(Dataset entries)
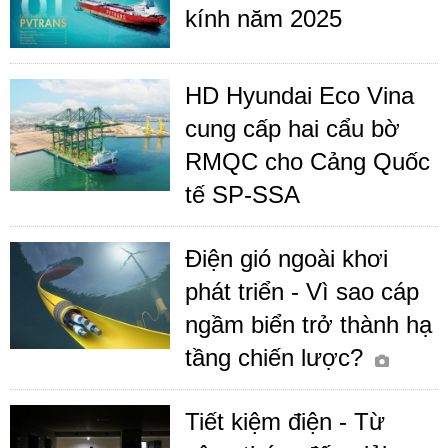
kính năm 2025
HD Hyundai Eco Vina
cung cấp hai cẩu bờ
RMQC cho Cảng Quốc
tế SP-SSA
Điện gió ngoài khơi
phát triển - Vì sao cáp
ngầm biển trở thành hạ
tầng chiến lược?
Tiết kiệm điện - Từ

Task to carry out. Keeping the pictures out, output the records from above exactly and completely.

Answer to the problem.
kính năm 2025
HD Hyundai Eco Vina
cung cấp hai cẩu bờ
RMQC cho Cảng Quốc
tế SP-SSA
Điện gió ngoài khơi
phát triển - Vì sao cáp
ngầm biển trở thành hạ
tầng chiến lược?
Tiết kiệm điện - Từ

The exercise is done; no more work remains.